I started formal training in ballet and tap when I was three and took independent voice lessons when I was eight, so I came into my first musical theatre intensive with an extensive background in techniques when I was ten. I love the costumes and make-up. The whole process of becoming a different person in a different time and place appealed to me. It was a more sophisticated and accepted version of playing pretend. I was in my own little world on stage, but it carried over in reality too.

Because of my training, I was put in higher age groups for shows. For reference, I was twelve dancing and performing with seniors in high school. It was a large age gap I wasn't mentally or emotionally prepared for. Most tweens would want to be associated with older kids, but being thrown in so early left me constantly intimidated by older members.

I was never bullied or left out on purpose. The older kids were always very kind to me and invited me to their cast parties, but the age gap was so big it was hard to really connect with them. It is amazing how much went on while I participated and how oblivious I was to their drama and personal lives. I eventually left this specific program in eighth grade and decided to take a break from theatre.

My high school really encourages students to be involved with extracurriculars, so I decided to audition for my drama club's fall showcase.

Again, I felt a strong disconnect from my cast. They were always kind to me, but they've been performing together since they were in middle school and already formed their strong friendships. The director at the time was very impressed with my background and wanted me to be more involved with their larger productions. However, I was already committed to competitive dance in the spring.

Competition dance became too much of a financial and time burden on my family. I was still dancing at a competitive level, just not traveling around with the studio. Because of this, I was able to commit myself to drama club. I auditioned for my first high school musical and made so many friends and enjoyed working with the cast. I enjoyed it so much, I even ran for an officer position for the next year. That ended up being my downfall.

Theatre-- much like sports teams-- require an insane amount of dedication. But my drama club's definition of dedication was too restricting for me and became the reason why I ultimate will not return to theatre.

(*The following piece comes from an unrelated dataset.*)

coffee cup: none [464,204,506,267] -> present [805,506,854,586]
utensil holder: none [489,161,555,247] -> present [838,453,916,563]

Junior year was stressful on all levels, and the director added so much pressure to make theatre my entire high school career when I wanted to study or be more involved in other areas like broadcasting and communications, which I was actually considering to study in college. I could not take her second theatre class as it conflicted with my TV class. She cut me from shows and refused to let me dance. It made me absolutely miserable to sit in rehearsals watching the choreography I know I could master. I was never the ambitious, cut-throat performer- I wanted to sing and dance. She turned the theatre into politics and destroyed my interest in participating.

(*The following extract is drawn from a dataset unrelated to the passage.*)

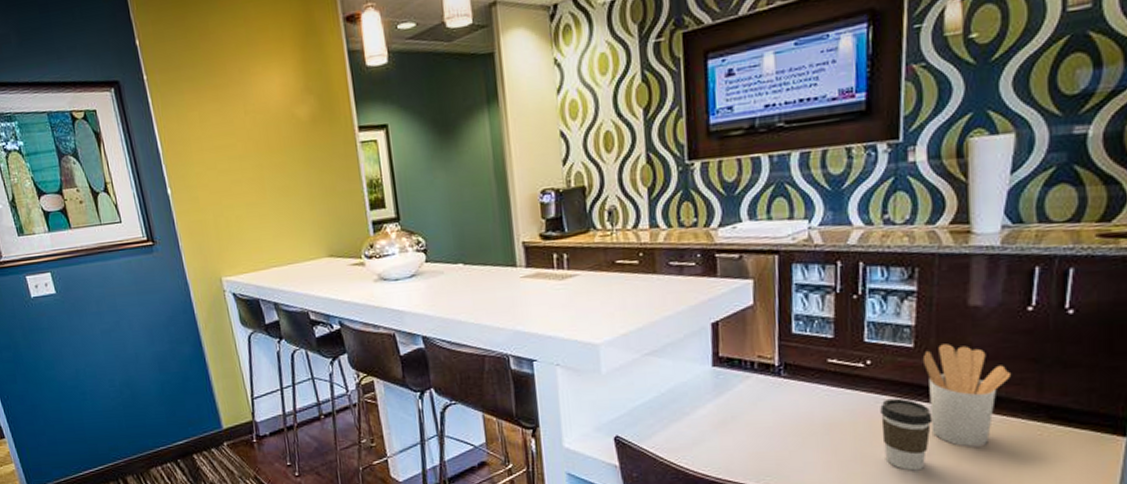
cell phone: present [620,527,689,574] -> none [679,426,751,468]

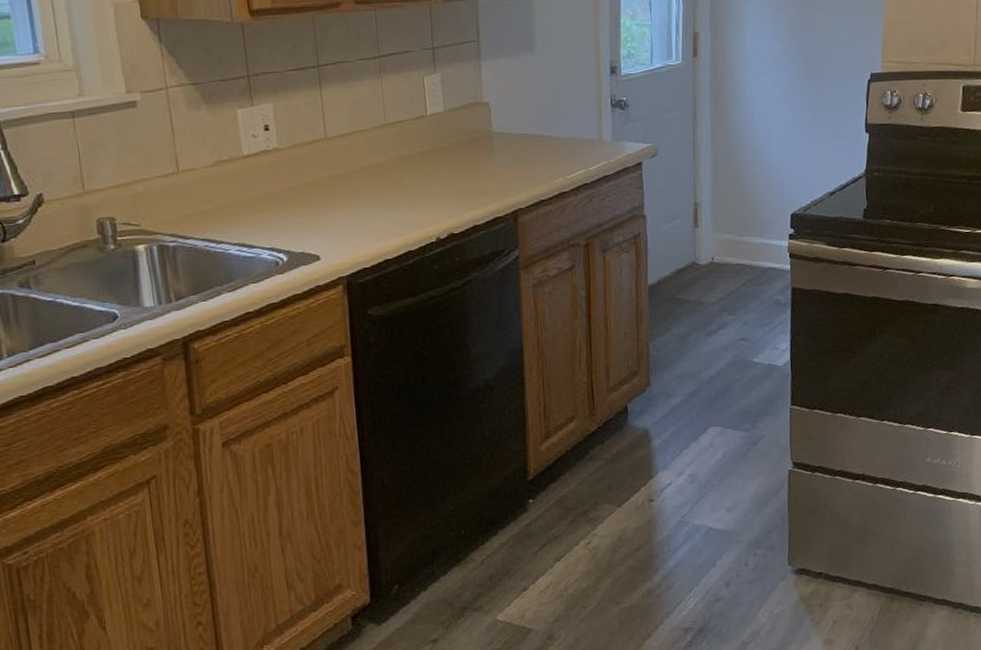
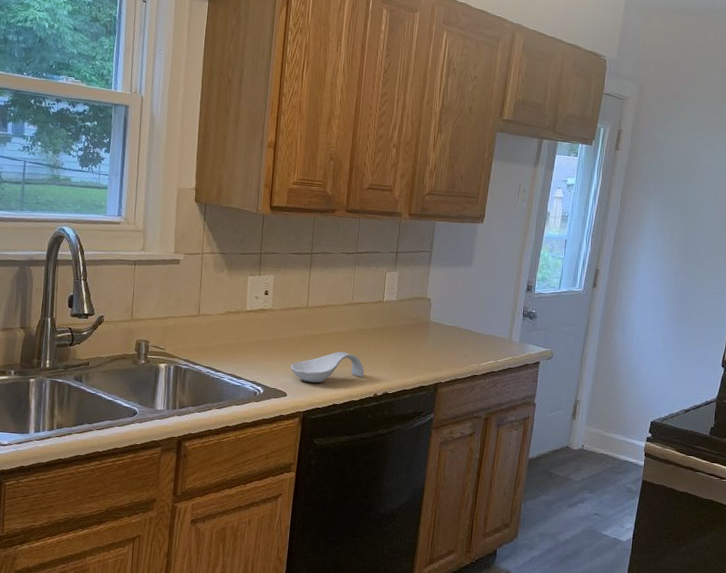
spoon rest: none [318,189,418,237] -> present [290,351,364,383]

At this point, I felt so defeated my junior year, but dance was always a constant for me.

My ballet teacher asked me to be her student teacher and substitute on her competition team and it was the best thing to happen to me my junior year. She always made me feel wanted and appreciated. She saw my potential to be a great dancer and made sure I saw it too. Dance, ballet, in particular, has always been more rewarding to me because of the discipline and concentration she demanded from us. The entire time was dedicated to technique. My time never felt wasted compared to the long hours I sat on an auditorium only being on stage for ten minutes. I may only perform a recital dance once, but it made me so much happier than doing the same musical three times which made me miserable.

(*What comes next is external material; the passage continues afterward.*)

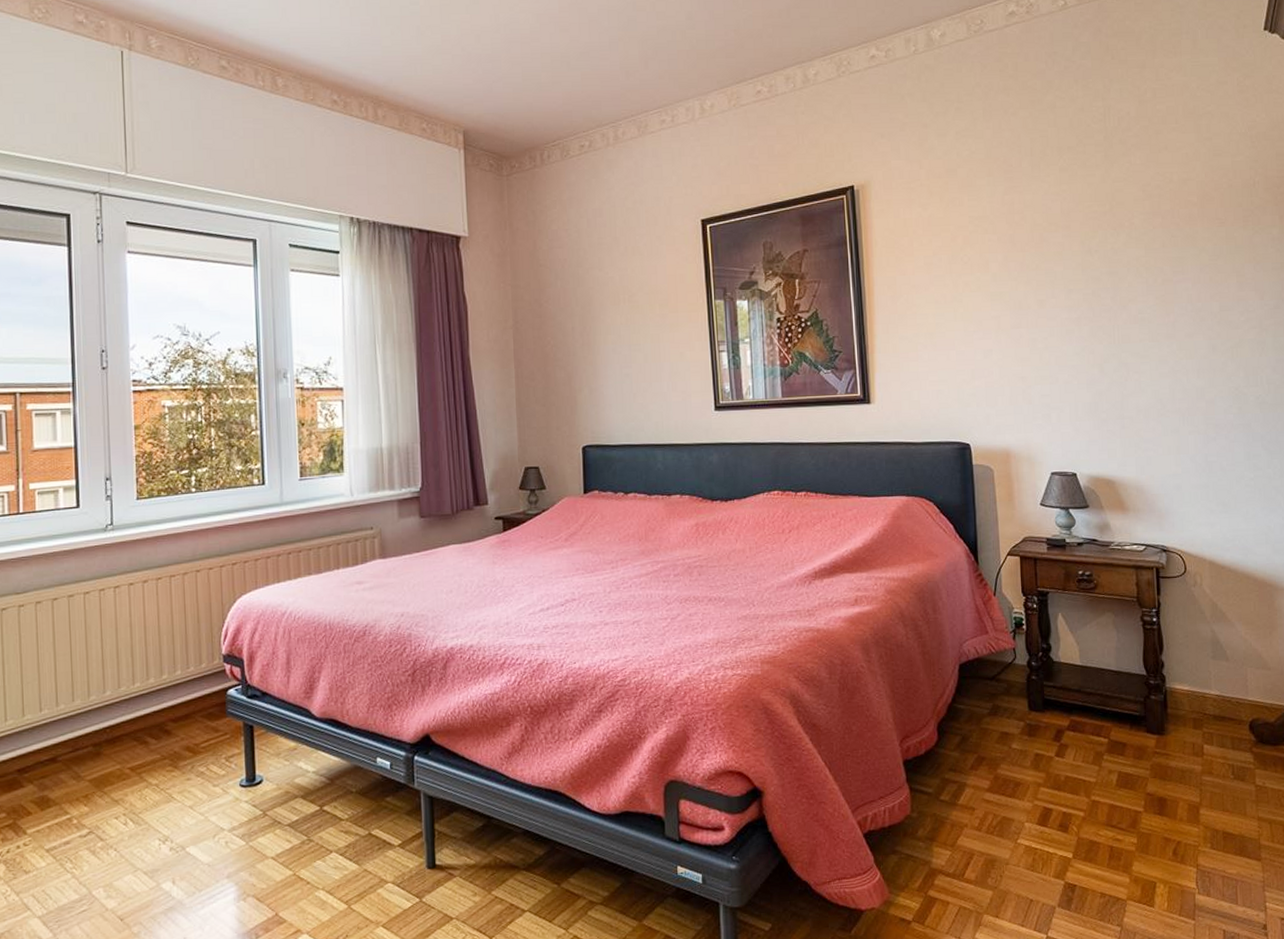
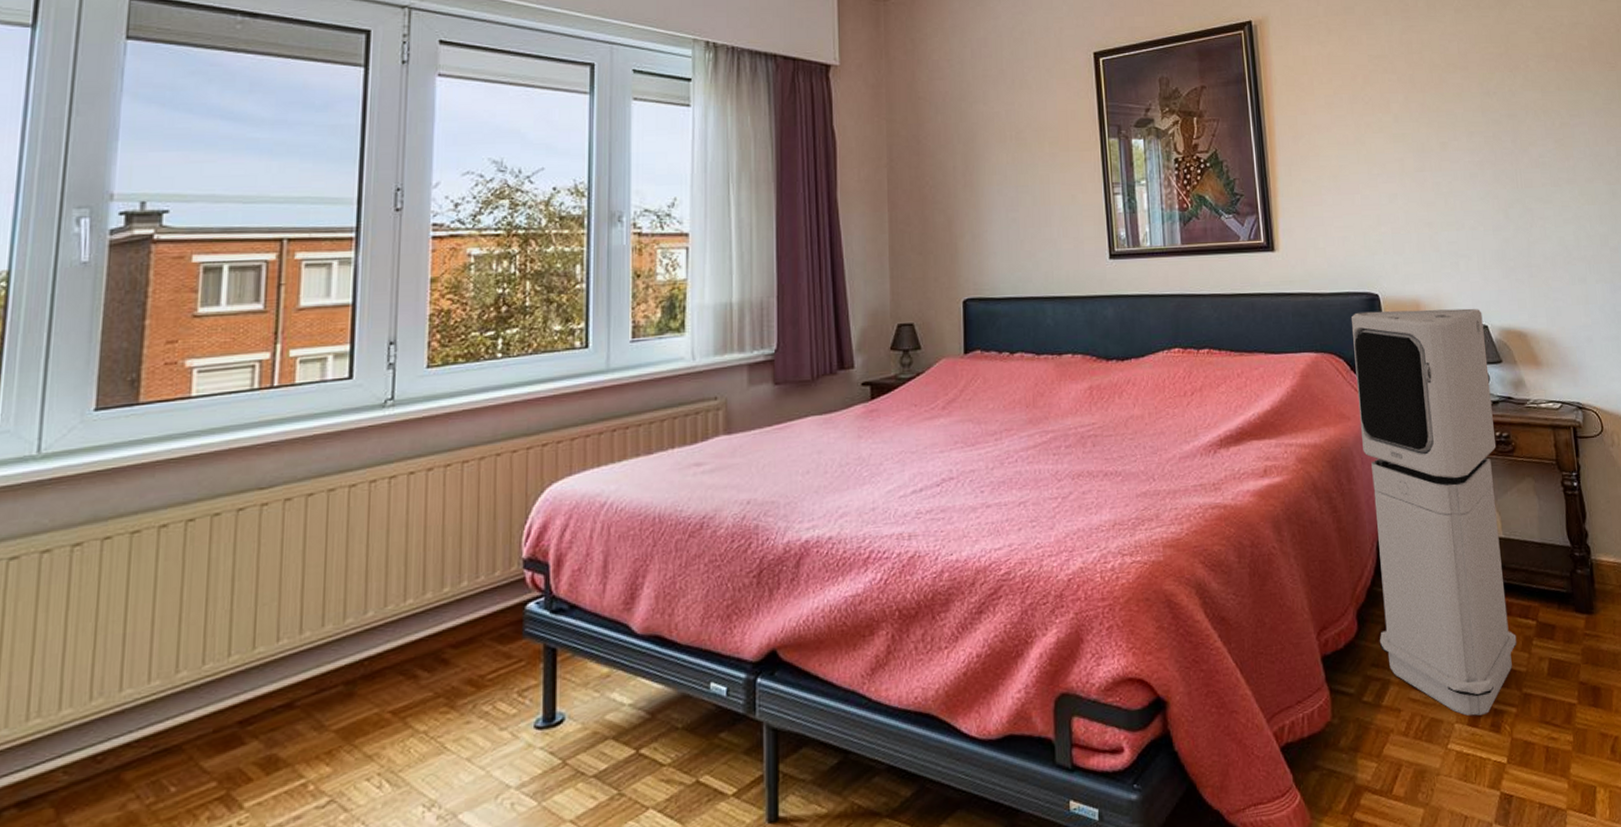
air purifier: none [942,457,1088,817] -> present [1350,308,1517,716]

My younger sister still does musical theatre and she reminds me of the self-expression and stories that drew me into it in the first place.

I continue to support her and see her grow on stage to handle more mature and complicated roles. My mom asks me if I secretly miss being on stage. I am so fortunate to dance and have not completely abandoned the stage. My form of expression goes towards video and photography, but I will always choose a Broadway show over a sports game and still appreciate theatre for what it is.